O jogo se desenrolava
com muita intensidade; em um momento agudo do ataque do time da casa, em um
chute muito forte do lateral direito, a bola explodiu na trave e foi para a
linha de fundo. Amaral disse:
- Agora é com você,
Chicão, descreva a jogada em que a bola bateu no travessão.
- Pois é, Amaral, o
nosso lateral tem pé de bosta, se fosse eu teria marcado o gol.
O coordenador da
equipe correu para dentro do campo e deu uma “dura”, dizendo:
- Você não pode
falar ‘bosta’ no microfone, tenha cuidado.
De repente, começou
uma chuva torrencial; era daquelas de dar medo em gente grande, muita água por
todos os lados do campo. A drenagem não dava vazão e o jogo teve que ser paralisado.
Para entreter os
ouvintes, o locutor Amaral falou da cabine:
- Chove
torrencialmente pelos quatro cantos do gramado.
- Chicão entrou no
ar e falou:
- Inclusive do meio!
Foi um silencio
total, o coordenador correu novamente lá para o campo e disse:
- Ô Chicão, cuidado
com as besteiras, estamos no ar!... Aquele negócio da ‘bosta’ já está dando o
que falar.
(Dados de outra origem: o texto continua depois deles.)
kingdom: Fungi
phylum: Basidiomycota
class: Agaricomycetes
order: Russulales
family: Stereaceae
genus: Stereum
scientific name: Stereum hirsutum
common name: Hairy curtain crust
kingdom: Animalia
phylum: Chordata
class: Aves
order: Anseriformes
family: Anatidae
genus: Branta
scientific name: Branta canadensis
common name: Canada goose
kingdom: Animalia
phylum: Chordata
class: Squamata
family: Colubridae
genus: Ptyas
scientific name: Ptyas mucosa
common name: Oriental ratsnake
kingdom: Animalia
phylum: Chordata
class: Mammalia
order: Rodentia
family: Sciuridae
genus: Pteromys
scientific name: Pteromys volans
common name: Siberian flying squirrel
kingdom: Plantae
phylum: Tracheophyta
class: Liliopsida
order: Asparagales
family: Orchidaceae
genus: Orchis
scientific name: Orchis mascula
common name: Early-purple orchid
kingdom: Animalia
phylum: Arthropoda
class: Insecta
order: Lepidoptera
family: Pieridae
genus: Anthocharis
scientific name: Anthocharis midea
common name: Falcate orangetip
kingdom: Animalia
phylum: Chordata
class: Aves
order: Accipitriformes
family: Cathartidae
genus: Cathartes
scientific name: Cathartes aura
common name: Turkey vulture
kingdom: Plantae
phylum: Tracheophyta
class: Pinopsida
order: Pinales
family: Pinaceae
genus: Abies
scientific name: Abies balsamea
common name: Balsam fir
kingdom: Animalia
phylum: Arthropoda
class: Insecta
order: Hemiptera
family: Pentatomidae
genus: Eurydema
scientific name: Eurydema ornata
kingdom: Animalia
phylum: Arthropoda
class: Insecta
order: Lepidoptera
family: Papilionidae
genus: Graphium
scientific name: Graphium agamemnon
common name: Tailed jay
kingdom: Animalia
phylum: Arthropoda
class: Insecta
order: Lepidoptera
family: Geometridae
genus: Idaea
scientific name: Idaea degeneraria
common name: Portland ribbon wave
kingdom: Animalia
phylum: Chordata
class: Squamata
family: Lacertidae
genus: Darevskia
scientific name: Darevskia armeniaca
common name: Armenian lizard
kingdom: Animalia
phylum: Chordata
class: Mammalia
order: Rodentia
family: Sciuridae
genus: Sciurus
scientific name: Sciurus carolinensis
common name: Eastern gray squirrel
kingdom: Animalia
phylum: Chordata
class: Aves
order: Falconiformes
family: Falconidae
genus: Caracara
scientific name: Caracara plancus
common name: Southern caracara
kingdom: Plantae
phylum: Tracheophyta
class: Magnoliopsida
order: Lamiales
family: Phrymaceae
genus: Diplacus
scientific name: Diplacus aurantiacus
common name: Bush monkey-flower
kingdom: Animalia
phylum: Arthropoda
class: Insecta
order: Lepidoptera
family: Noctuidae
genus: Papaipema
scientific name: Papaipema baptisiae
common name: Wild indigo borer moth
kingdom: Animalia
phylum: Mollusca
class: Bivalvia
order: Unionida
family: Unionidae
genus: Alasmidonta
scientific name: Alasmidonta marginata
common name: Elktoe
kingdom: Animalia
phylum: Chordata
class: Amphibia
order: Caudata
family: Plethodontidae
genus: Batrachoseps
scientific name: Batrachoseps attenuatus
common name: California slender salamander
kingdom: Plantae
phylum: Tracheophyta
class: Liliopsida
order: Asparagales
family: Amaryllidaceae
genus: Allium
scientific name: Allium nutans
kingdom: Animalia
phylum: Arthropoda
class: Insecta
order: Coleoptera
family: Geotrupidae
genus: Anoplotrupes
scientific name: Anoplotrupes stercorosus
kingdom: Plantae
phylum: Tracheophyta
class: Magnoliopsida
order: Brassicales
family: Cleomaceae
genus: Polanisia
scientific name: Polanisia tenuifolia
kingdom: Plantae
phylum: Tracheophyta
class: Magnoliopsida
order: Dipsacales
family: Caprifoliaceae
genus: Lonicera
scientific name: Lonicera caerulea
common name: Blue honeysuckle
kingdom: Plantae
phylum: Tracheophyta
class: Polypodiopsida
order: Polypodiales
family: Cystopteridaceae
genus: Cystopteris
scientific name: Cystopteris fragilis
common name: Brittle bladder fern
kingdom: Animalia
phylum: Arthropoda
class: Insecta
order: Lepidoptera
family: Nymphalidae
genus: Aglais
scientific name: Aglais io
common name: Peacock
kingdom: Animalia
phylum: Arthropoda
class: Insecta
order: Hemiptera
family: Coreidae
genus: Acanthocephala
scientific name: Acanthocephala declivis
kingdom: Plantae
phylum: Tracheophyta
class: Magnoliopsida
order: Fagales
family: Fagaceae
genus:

O presidente da rádio já ligou e está uma fera com você.
Ao que ele
respondeu.
- Ué, mas foram
vocês que me colocaram aqui, porque o Jarbas foi defecar no vestiário e ainda
não voltou.
- Está bom, fique
mais um pouquinho até terminar o primeiro tempo.
A chuva castigava o
estádio, o Amaral já quase não tinha mais o que falar e estava apreensivo, pois
se chamasse o Chicão, poderia sair mais besteira. Mas a voz dele começou a
ficar em tom baixo. O jogo estava parado, então pediu para o Chicão ver se dava
uma “arrumada” no aparelho.
Pois é, minha gente,
vou pedir para a nossa equipe técnica verificar o que está acontecendo, para
restabelecermos logo o bom tom para a transmissão ficar legal, no momento em que
o jogo recomeçar.
- Alô, equipe, (era
só o Chicão), é só mexer no amplificador, que o som vai melhorar.
Chicão “entendeu” a
mensagem e começou a “fuçar” nos botões do amplificador.
Nessa altura, a
chuva tinha parado e o jogo iria recomeçar.
Amaral soltou a voz
e pediu à “equipe” para melhorar o som.
- Alô, meus técnicos
de som, como está o amplificador?
Chicão, que era a “equipe”,
falou em pleno ar:
- Amaral, aqui em
baixo é uma merda só, é choque para tudo quanto é lado, não aguento mais, até o
meu rabo está pegando fogo.
Nessa altura, o
presidente da rádio já estava no estádio “espumando”; chamou o Chicão no
alambrado e pediu para ele se retirar do campo e mandou-o embora e mais o “cagão”.
No dia seguinte, o Amaral também recebeu o bilhete azul.
O prejuízo foi
grande, todos os patrocinadores se desligaram da rádio e foram para a estação
rival e nunca mais ouviram falar do Chicão. Ficou, então, como um anedotário na
cidade, em termos de transmissões esportivas, repercutindo até na capital,
tendo até matéria esportiva em jornais sobre essas frases. E a passagem do
Chicão, pela cidade, virou uma lenda, com as pessoas atribuindo outras pérolas
ao Chicão, que ninguém sabe aonde foi parar.